Project name:

DSW: Cloud platform for collaborative R&D work of Data Science team

Project description:

DSW logoService summary: Data Science Workspace (DSW) is cloud platform for Data Science teams and individuals with following abilities:

  • Change computing performance and libraries in one click, without leaving Jupyter Lab/Notebook
  • Monitor sessions and resource usage
  • Save results into project network folder with access control

It covers R&D stage, supports pay-as-you-go approach. In near future DSW would support distributed computing (SPARK) and container builder for custom ML libraries set.

Benefits for companies:

  • Increase Data Science productivity with ready to use workspace
  • Reduce data loses and leaks by saving all data-marts and research results in network folder with access control
  • Ability to use expensive high-end servers on demand
  • Monitor team performance in terms of resource usage

Target audience:

  • Companies that have Data Scientists and data for research.
  • Students of universities and Data Science education trainings.
  • Individual Data Scientists who want to start scalable research and avoid unnecessary DevOps.

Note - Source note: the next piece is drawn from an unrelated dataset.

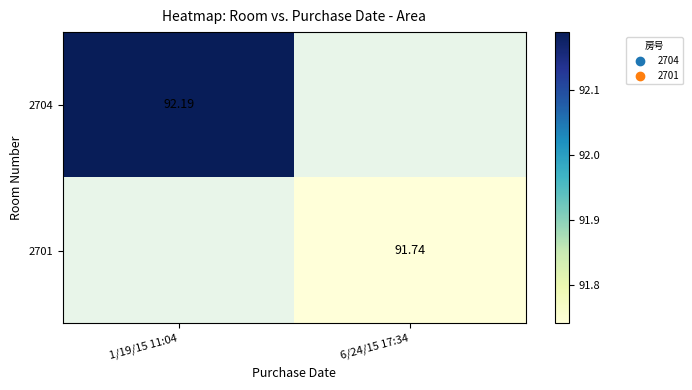

Rank the series by their maximum value, from lowest to highest.

2704, 2701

Market: Global cloud analytics market is $8,3B with growing GPU-as-a-Service approach for Deep Learning.

Technologies and approaches: Web portal, integrated with Jupyter Lab / Notebook at front. Many techs under, including VMWare, Kubernetis, Docker, Jupyter Hub, GitLab, Anaconda Distribution.

DSW Monitoring interface example

Readiness level: Produced technical release and started sales.

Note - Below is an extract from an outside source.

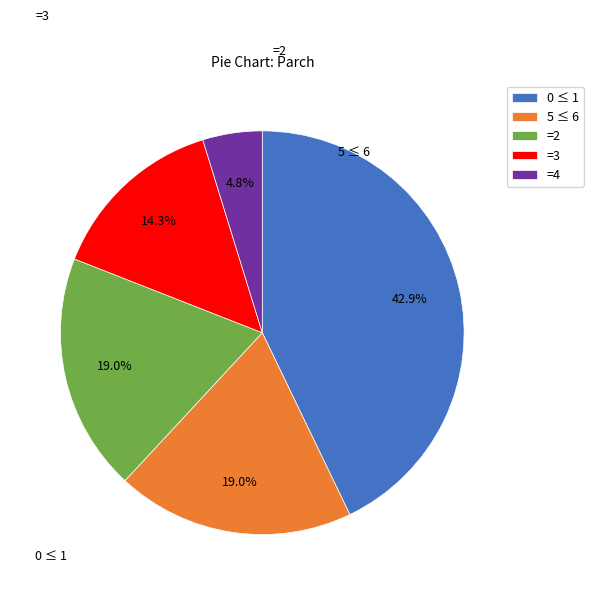

To the nearest percent, what is the difference between the largest and smallest slice percentages?

38%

Description: We saw global demand grow in prediction models development, using machine learning. Production and insurance companies joined to telecom and banking.

Since Machine Learning (ML) is a new way of programming complicated logic, companies need tools, servers and qualified DevOps to support ML-engineers. Another challenge was computing resource monitoring and efficient usage – there was no simple tool for that. Therefore, we decided to automate most of these processes in order to speed-up researches.

Development phases: This service we built from the ground up. After market analysis, when basic investment budget was calculated and approved, I provided about 16 customer in-depth interviews with data engineers and their managers, university teachers, hackathon managers in order to understand their needs and find frequently requests. As result, I created product backlog with about 27 product features combined in problematic groups.

In a month, we developed demo version for internal presentation. Next month we developed MVP for AI conference.

Technical release took about 4 months due to technological complexity. Taking into consideration that we worked in large slow system integration company, our team ran fast.

In parallel with technical release production, I built support SLA process and developed sales-kit with pricing, benefits, comparison with competitors. Then I started sales enablement and first presales.

Product challenges: We had to improve open source software in order to close security vulnerabilities.

If company’s data is not in cloud, they would like to move it to the cloud first and requires prerequisites like S3 compatible storage, basic self-service automation and billing. Cloud provider should automate basic data services first.

DSW almost passed a Product Discovery stage, from idea to MVP and first sales. During customer research, I discovered another segment of companies that asked for ready to use industry and case specific machine learning models. So the MiGA product appeared.